What was Adam trying to suggest by the statement he made to God- ‘the woman whom thou gavest to be with me,’? As far as I’m concerned, that statement is a show of ingratitude. Ingratitude in the sense that the whole idea of a helpmeet for Adam was borne out of God’s deep love to make man’s life complete. Adam didn’t even realize his problem of loneliness, but God saw that ‘it was not good for the man to be alone’ and therefore responded by creating woman to cure that defect. Eve was designed to be a solution not a problem, a blessing not a burden, but Adam had lost sight of all these wonderful things, all he now saw was a woman that was a problem.
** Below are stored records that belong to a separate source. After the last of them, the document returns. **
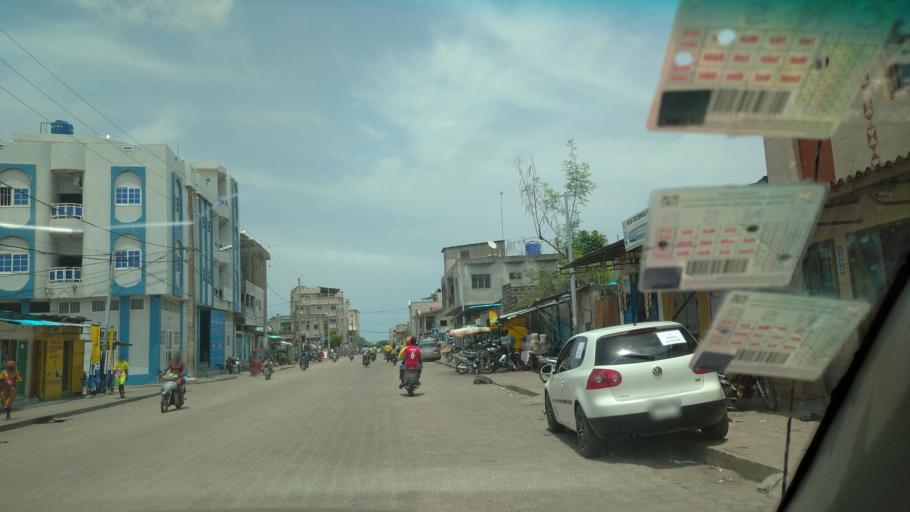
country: BJ
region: Littoral
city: Cotonou
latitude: 6.3920
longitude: 2.4536
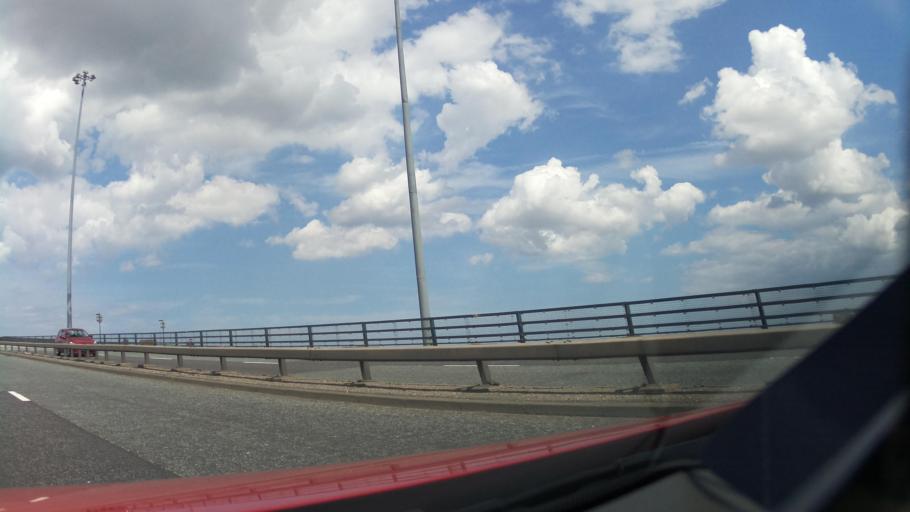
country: GB
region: England
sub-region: Stockton-on-Tees
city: Billingham
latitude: 54.5643
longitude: -1.2671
Yes, it may be true that Eve gave the forbidden fruit to Adam to eat with her, but this does not in any way free him from taking responsibility for his own actions, since it was he that God passed the instructions to originally. Adam willfully turned a blind eye at his own failure, but was quick to pass the blame to ‘‘the woman whom thou gavest to be with me,’. Be careful when you begin to see your wife as a problem; be careful when you begin to see your wife as a burden that must be carried and endured. It does not matter what has happened in and around your marriage, God designed your wife to be a blessing and not a burden. The scripture says ‘He who finds a wife finds a good thing and obtains favour from the Lord’.
Love the woman you married! Men who do not see their wives as blessings may not experience the true joy of marriage.